Потом мы узнали, что барак (а их в поселке было четыре!) предназначался заключенным, направленным на строительство Байкало-Амурской магистрали (в варианте тридцатых годов), затем там жили вольнонаемные, а теперь и вербованные, то есть – мы.
Мать боролась с клопами с помощью керосина. Мы спали, словно в керосиновой лавке. И некоторые соседи рассказывали, что клопы, отступая. от границы наших двух комнат в боевом порядке, передвигали мебель в их жилье, устраиваясь на ночлег…

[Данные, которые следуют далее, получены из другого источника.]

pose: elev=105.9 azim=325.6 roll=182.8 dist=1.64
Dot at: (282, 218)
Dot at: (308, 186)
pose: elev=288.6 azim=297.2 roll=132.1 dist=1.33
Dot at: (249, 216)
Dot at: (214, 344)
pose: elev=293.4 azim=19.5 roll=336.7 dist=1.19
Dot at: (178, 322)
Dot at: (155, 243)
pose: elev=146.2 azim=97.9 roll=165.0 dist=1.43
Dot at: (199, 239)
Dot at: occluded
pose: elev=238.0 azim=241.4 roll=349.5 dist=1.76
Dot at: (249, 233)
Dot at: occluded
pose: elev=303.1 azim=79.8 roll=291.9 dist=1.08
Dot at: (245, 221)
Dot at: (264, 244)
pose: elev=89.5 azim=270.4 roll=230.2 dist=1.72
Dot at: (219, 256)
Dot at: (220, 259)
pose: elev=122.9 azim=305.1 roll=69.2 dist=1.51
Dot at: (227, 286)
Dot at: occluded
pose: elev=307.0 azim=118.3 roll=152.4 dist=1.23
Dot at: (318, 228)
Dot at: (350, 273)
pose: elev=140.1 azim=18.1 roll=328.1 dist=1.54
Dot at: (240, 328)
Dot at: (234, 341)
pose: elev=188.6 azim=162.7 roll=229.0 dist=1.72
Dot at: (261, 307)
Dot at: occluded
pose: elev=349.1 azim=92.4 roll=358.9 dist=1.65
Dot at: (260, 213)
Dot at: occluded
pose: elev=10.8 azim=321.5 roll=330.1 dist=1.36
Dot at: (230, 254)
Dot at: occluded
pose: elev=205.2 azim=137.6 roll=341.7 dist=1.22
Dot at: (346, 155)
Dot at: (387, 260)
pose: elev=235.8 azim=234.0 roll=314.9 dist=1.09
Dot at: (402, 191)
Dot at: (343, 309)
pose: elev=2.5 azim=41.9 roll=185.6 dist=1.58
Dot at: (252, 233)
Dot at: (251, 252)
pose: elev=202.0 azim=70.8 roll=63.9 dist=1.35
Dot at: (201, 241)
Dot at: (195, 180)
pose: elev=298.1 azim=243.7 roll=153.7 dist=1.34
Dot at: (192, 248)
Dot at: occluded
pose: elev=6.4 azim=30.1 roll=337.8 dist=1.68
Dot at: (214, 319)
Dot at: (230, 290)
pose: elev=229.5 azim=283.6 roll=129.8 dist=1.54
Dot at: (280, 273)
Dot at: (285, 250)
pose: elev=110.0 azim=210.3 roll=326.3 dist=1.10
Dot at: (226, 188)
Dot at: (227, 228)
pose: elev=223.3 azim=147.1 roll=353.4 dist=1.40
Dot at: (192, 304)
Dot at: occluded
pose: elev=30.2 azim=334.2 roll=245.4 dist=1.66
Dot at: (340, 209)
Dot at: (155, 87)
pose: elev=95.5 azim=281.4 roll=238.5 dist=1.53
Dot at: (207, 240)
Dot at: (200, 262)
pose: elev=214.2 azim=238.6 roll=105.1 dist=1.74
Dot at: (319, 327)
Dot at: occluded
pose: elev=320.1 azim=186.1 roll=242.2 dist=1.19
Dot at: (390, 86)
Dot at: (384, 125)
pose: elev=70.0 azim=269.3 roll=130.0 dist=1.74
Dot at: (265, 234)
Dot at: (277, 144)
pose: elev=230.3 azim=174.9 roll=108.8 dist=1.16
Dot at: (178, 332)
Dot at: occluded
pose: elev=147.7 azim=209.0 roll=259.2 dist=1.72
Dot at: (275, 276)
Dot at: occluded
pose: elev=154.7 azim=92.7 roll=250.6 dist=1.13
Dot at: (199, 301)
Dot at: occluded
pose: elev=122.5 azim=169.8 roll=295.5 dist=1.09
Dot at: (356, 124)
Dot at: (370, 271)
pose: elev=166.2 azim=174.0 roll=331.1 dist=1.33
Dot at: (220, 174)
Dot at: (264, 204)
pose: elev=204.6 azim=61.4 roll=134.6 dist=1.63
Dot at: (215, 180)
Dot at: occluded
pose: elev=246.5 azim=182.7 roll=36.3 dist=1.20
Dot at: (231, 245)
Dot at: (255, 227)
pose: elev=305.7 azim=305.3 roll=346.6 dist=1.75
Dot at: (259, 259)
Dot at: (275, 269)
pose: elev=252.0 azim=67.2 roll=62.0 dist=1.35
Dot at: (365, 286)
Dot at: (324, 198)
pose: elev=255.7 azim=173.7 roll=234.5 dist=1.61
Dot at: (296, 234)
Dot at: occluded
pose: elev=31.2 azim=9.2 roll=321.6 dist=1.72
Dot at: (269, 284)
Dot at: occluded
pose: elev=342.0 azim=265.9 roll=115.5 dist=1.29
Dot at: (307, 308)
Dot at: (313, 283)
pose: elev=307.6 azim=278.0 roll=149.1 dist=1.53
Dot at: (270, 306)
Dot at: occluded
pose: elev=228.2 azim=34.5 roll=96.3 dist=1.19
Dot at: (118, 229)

Работы у родителей не было, но они не унывали. Были вещи, которые можно было продать. Особая надежда связывалсь с двухсотлитровой бочкой настоящей украинской муки, которую удалось благополучно провезти в этот богом забытый уголок СССР, где, казалось, никогда не видели зерновых и мука была большой ценностью. Торговля оказалась делом веселым, учитывая мамино умение торговаться, вывезенное еще из азербайджанского Апшерона…
А между тем у меня появилась вполне себе проблема: мне не хватало трех месяцев для школьного порога. Кроме того, я изъяснялся на странном языке: помеси украинского, русского и еще какого-то, ведомого только мне. Матери пришлось поехать на поезде в таинственное Облучье, чтобы уломать местное начальство. И, о чудо, ей не только разрешили отдать меня в школу, но и предоставили работу – учительницы немецкого языка. Еще долгое время я «хекал» и «гекал» в самых неожиданных местах, высмеиваемый одноклассниками.
Смягчило насмешки только то, что вскоре вслед за нами приехали новые барачники, бывшие героические партизаны –ковпаковцы, а ныне всеми презираемые «бандеровцы». Их дети говорили на чистом украинском (скорее, как и я, на «сурджике») и они, будучи грозной силой, стали моими друзьями.